Northeasterly trade winds blow offshore, and from October to April when the
surf is small, long-time punk Herbie Fletcher lists, "Honolua as my
favourite break. It's unbeatable for fast rides. At times it's so good it's
almost hallucinogenic. But beware, the cliff shoreline wrecks boards. Wear a
leash!" There is a parking lot on the cliffs, and a footpath down to the
break.
#22 Imessouane, Morocco : Super popular
double right pointbreak with the bowling La Cathedrale and the mega-peeler in
The Bay. The smooth ride in The Bay rarely gets messy, or big, and peels over
the sand for 300 meters. It’s south facing and well protected. An easy paddle
in the channel either side of the break makes this a must for fun seekers. This
is the best intermediate wave in Morocco. The lookout spot on the drive down
offers a bird’s-eye view for swell and crowd check. If you need more power, La
Cathedrale is more exposed, framed by ancient Moroccan fishing cottages. The
northwest swells arrive between October and March. East wind is good, mid to high
tide for La Cathedrale and low tide for The Bay.

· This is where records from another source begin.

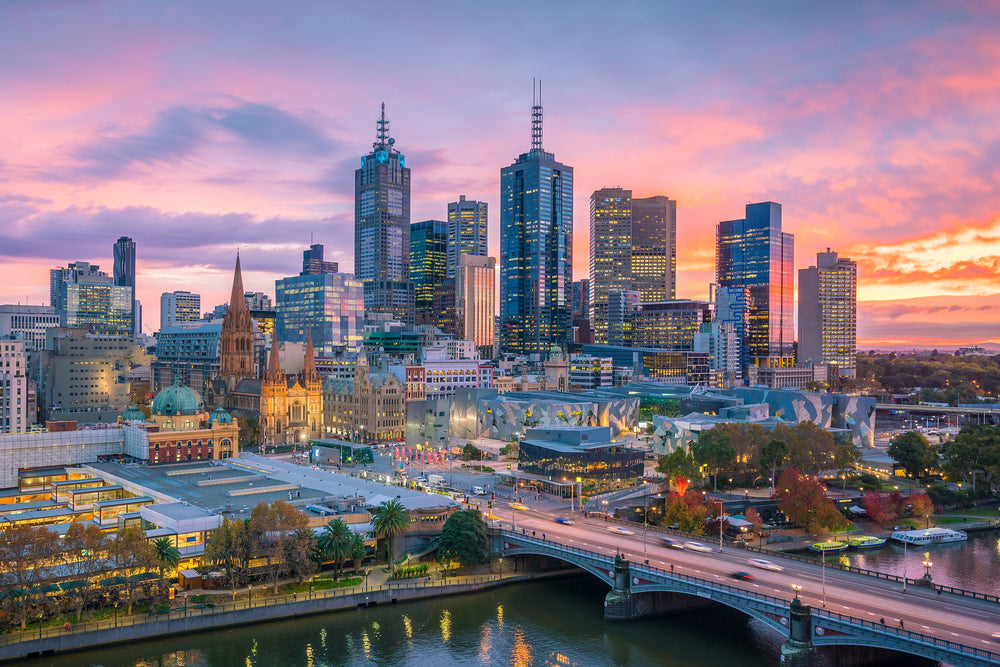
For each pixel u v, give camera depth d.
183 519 164.62
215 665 132.88
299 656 136.75
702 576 146.25
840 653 126.69
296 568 160.88
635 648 140.50
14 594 135.38
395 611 157.50
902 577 155.12
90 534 144.38
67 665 130.88
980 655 106.56
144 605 149.12
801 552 194.88
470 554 174.88
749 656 137.25
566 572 182.12
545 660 135.38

#23 Inch, Ireland : Excellent moss-green
right reef pointbreak, peeling for 200 metres along the south facing Dingle
Peninsula. It needs a southwest swell and a northeast wind. Mid tide is best.

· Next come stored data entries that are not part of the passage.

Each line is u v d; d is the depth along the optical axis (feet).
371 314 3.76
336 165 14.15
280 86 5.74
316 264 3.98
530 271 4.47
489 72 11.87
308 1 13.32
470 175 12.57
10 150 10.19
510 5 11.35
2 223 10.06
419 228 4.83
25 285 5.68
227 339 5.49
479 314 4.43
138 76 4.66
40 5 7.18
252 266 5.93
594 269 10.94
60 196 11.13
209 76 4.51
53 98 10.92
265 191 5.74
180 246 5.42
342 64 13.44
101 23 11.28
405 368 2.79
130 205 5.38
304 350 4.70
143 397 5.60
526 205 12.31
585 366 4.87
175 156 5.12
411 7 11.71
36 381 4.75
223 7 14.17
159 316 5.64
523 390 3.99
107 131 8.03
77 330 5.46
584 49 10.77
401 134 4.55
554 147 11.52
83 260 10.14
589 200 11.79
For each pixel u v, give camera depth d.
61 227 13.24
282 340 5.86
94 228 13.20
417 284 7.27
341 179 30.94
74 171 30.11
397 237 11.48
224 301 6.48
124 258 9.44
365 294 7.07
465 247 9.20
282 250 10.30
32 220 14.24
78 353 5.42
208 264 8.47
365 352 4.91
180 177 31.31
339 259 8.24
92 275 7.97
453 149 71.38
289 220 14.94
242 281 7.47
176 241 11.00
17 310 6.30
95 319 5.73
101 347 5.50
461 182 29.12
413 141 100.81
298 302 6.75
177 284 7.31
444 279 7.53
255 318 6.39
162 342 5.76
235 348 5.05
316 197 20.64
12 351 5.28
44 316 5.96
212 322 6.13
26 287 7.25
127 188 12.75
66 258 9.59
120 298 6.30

Even under marginal conditions with unfavorable winds, Inch is still a charm to
ride on any board. Beware of shallow sections when it's small. Thankfully the
reef is flat: you can stand on it in wetsuit boots, no problem. Inevitably, for
such a wonderful and manageable peeler, Inch attracts a decent crowd. The
atmosphere is good, but please respect the locals. Things get serious above
head high when the currents can be strong and intimidating, pulling you away
from the peak.
#24 Inside Ekas, Indonesia : Smooth and
inky deepwater reefbreak, with snappy rights, and long easy-rider lefts near
Grupuk, Lombok. At low tide surf the rights, and at high head for the lefts.

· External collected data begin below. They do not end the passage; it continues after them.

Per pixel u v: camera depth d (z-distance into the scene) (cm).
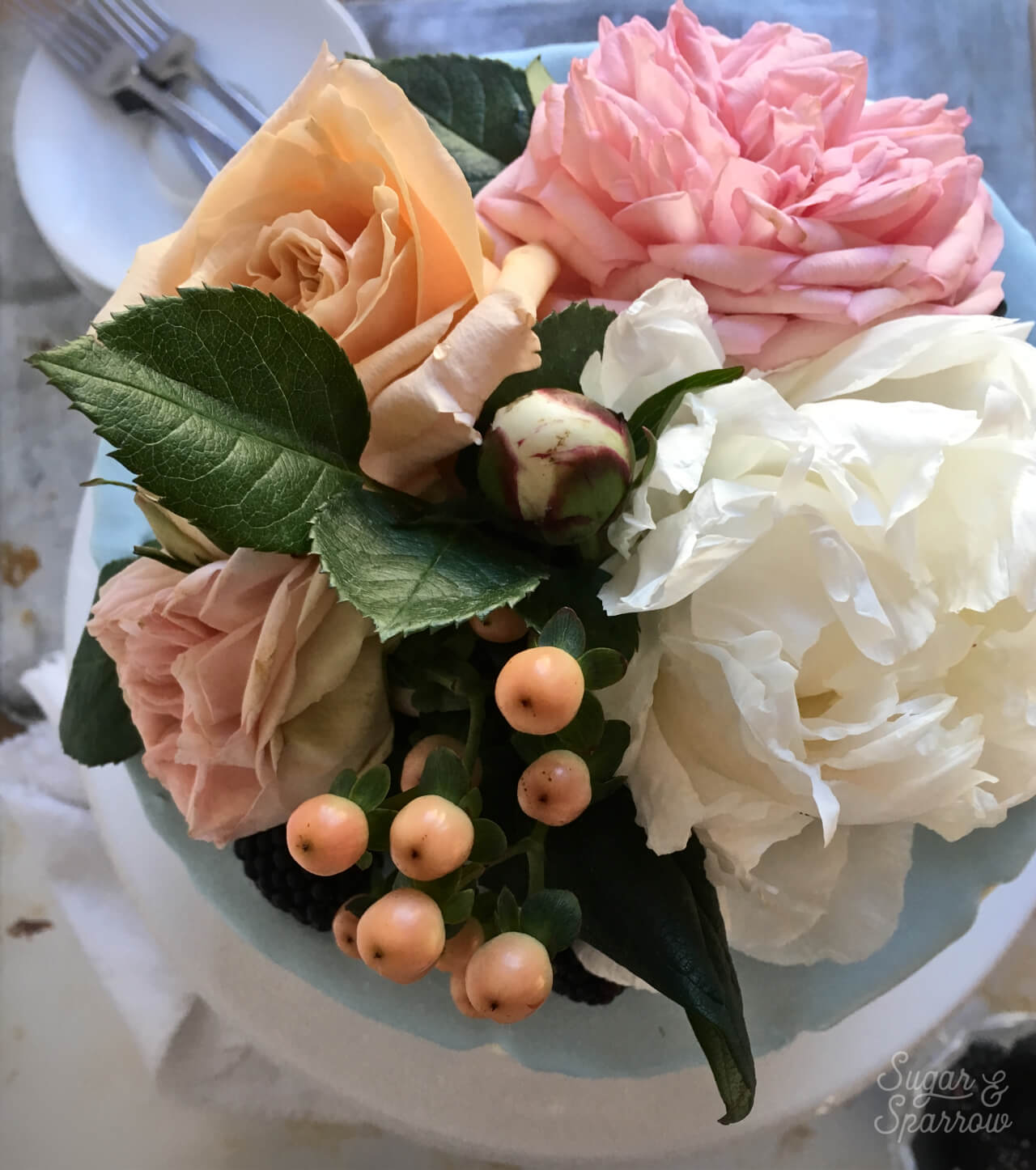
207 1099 43
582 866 21
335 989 28
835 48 45
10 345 49
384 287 19
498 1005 17
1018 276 31
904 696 20
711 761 21
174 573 22
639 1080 30
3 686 48
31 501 49
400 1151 43
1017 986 43
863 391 23
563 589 20
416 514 20
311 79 20
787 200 23
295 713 21
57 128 43
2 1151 44
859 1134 41
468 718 22
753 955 24
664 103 23
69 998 45
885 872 24
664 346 20
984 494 20
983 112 44
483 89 28
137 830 34
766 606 19
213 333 17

Take a high-line, breeze-in-your-face, then arc back low in the pocket, hold
tight and pull up into a trim. Crowds are thick, but a jovial scene is the norm
as this spot is one of the most fun breaks in Indonesia. The season is April to
November, best on a medium sized southwest swell. Northwest to northeast winds
are ideal. Inside Ekas can hold 3-6 ft.
#25 Jefferys Bay - The Point - South
Africa : Timeless, reeling, insanely brilliant dolphin-friendly right
pointbreak. In contrast to Supertubes (one of the world’s fastest waves) The
Point is mellow, welcoming and hot-dog orientated. There is an outside barrel
if you’re looking, and long exciting walls for cruising. Sea-life is abundant.
You might catch the same set as a pod of thirty dolphins. Constant 4-6 ft
southwest swells from the Roaring Forties hit between March and September. The
bigger swells come with a cold front, but The Point can be surfable all year,
and is a warm water spot in the summertime. In August 2001 Californian Colin
McPhillips won the ASP/WSL World Longboard Championships in all-time conditions
at The Point, beating Durban-based charger Jason Ribbink by a whisker.
#26 Jia Le Sha, Taiwan (photo :
wannasurf) : Marvellous crisp-peeling right rivermouth sandbar in the far
south, with an equally good left on the other side of the bay. A fast takeoff,
then an open face for critical manoeuvres. It’s best at low to mid tide when
the bank is built up (following rainfall). 6 ft typhoon swells are possible
between May and November in warm water. Smaller 1-3 ft summertime southwest
monsoon wind swell is occasional between May to August, and consistent
northeast monsoon 2-4 ft swell hits the left between November and March. There
is an excellent local scene, led by Taiwan Champion Toumei (Hiroaki Azuma).
#27 Jordan River, Canada (photo :
wannasurf) : Awesome kelp-smooth wilderness right pointbreak inside the Juan de
Fuca Strait on Vancouver Island, inhabited by bears, growling locals and old
growth forests. Heavily localized, once closely guarded, but now on the map, so
tread carefully. It’s a curving, reeling, sometimes snow-covered ride from The
Point to Sewers. Needs a decent northwest swell, and can break from 3-8 ft, all
year. East to southeast winds are ideal, along with a mid to high tide. Pacific
swells are frigid, meaning just considering a surf trip here is a challenge.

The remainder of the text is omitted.